Extract to read:
===

# Autotrail Tracker chassis rust



## thornem (May 10, 2012)

Having recently bought a 2007 Autotrail Tracker I've been underneath it and found a very rusty chassis section supporting the right hand side floor amidships. It was originally painted black but the paint has peeled off in large strips leaving the chassis section to rust. It's not structurally unsound but would become so if left untreated. The section is not galvanised and has clearly just been sprayed with black paint without a primer coat.

Has anyone else experienced this? Is it normal for Autotrail motorhomes? 

I've cleaned it back (filthy job) and treated it with Kurust, and will apply Waxoyl type treatment. Any better ideas?


----------



## DTPCHEMICALS (Jul 24, 2006)

Although the base vehicle is at least five years old I would get in touch with both Autotrail and Fiat. Send them Photo`s. Maybe post some on here too. That is not a good advert.

All my chassis is painted white. And is nearly as clean as the day I purchased it.

Dave p


----------



## thornem (May 10, 2012)

*Autotrail Tracker Chassis rust*

The Chassis part in question is not the Fiat structure, nor is it the rear end which is galvanised, but an insert about 1M long and 200mm high towards the centre of the vehicle.

Here's a picture of what it looks like after a bit of scraping.


----------



## DTPCHEMICALS (Jul 24, 2006)

looks like a job for Hammerite.

===

Listed entries:
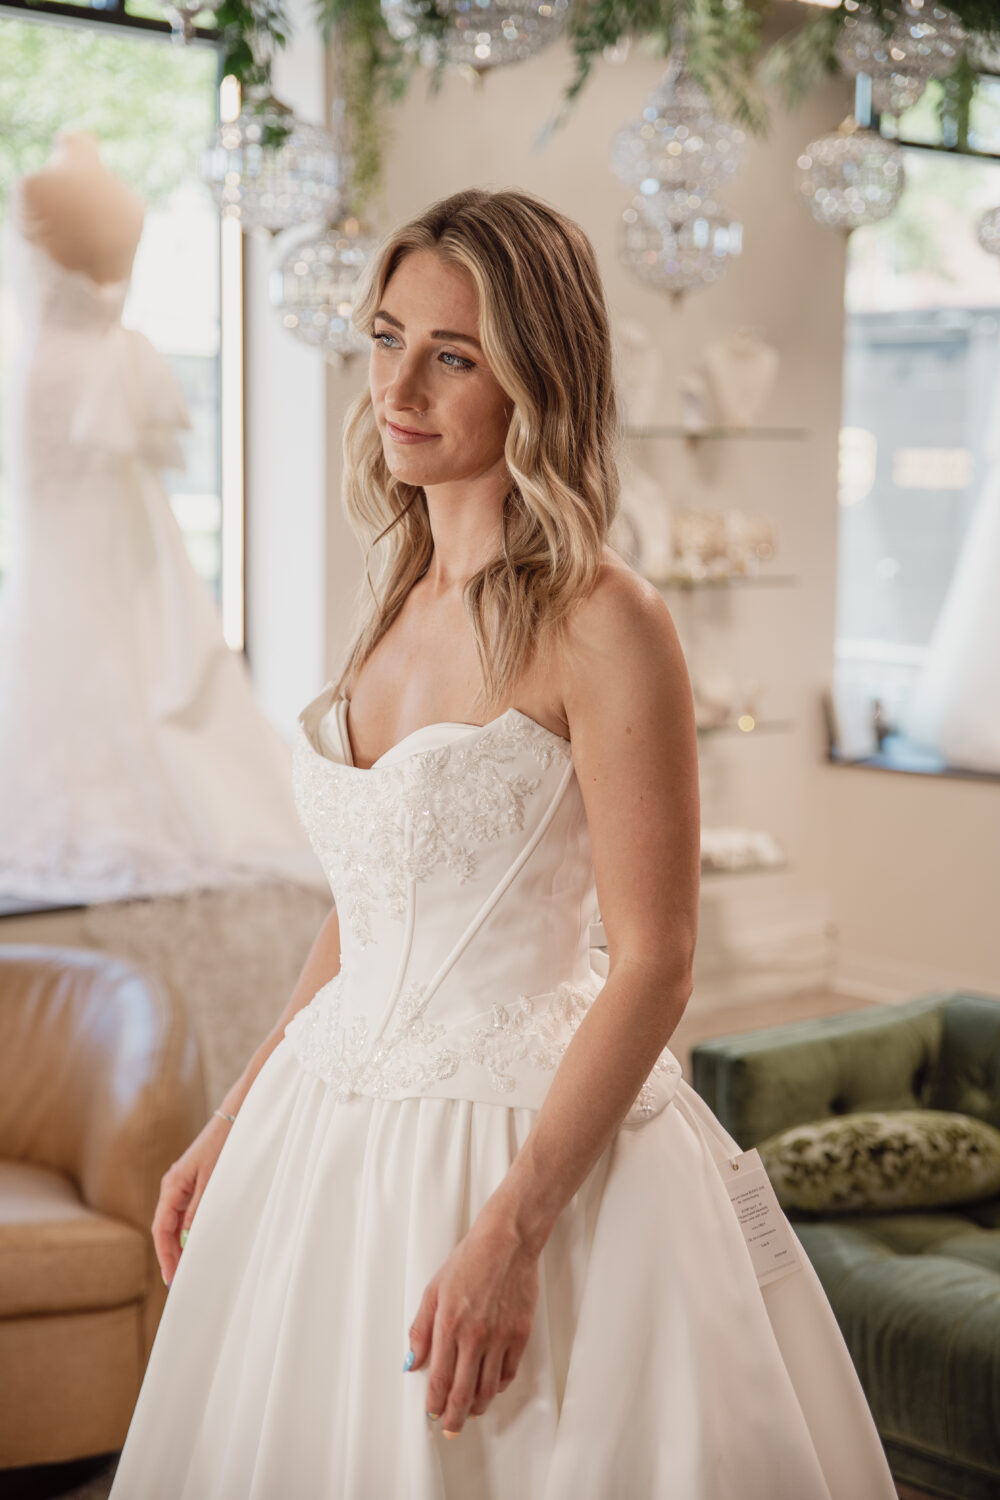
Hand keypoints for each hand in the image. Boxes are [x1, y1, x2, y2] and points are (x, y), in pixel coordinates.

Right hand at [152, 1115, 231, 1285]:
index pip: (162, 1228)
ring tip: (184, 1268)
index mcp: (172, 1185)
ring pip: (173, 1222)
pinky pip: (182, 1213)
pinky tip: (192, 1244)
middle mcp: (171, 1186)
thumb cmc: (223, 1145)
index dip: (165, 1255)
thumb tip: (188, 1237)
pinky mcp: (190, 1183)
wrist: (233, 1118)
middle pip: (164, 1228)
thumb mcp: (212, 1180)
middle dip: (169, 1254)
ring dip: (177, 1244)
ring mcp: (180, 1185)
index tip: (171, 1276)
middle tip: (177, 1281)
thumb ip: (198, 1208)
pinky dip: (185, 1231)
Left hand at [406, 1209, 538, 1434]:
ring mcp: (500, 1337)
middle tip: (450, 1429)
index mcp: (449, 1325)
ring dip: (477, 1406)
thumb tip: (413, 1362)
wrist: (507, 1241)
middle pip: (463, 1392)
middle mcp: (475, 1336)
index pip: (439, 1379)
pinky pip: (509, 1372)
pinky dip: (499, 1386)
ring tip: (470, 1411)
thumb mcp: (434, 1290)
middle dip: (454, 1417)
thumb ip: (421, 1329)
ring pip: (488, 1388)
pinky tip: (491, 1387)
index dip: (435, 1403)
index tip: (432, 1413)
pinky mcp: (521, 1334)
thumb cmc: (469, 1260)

===

Directions:
- a) According to the chassis rust thread, how large is the rusty insert?
- b) Extract the passage of the chassis rust thread starting at "The Chassis part" and ending at "bit of scraping.".
- c) Continue the forum thread about Autotrail Tracker chassis rust from its final post.
The entries have no connection to the chassis rust thread.

Answers provided:
- a) About 1M long and 200mm high.

- b)
The Chassis part in question is not the Fiat structure, nor is it the rear end which is galvanised, but an insert about 1M long and 200mm high towards the centre of the vehicle.

Here's a picture of what it looks like after a bit of scraping.

- c)
I have to do our towbar which was only fitted 2 years ago.
Looks like it has been originally painted with an aerosol.

Dave p


----------



## robrace (Jun 30, 2005)

*rust*

If the chassis rail unbolts I would be enclined to remove it!get it bead/sand blasted paint it properly and put back on.Although you can paint it it situ you will not be able to get at top of it where it is against floor.If you are going to keep the van sometime you mays as well do it once rather than have to redo it in a couple of years..


----------



## thornem (May 10, 2012)

Thanks for the suggestion. It's fairly well embedded so removing it would be an exercise. It sits underneath the seat belt anchorage points which are bolted through a big frame on the floor, and looks like a matched pair of frames, one inside (rust free) and the other outside. This Tracker has two forward facing passenger seats; not all do.


I've written to Autotrail asking their advice.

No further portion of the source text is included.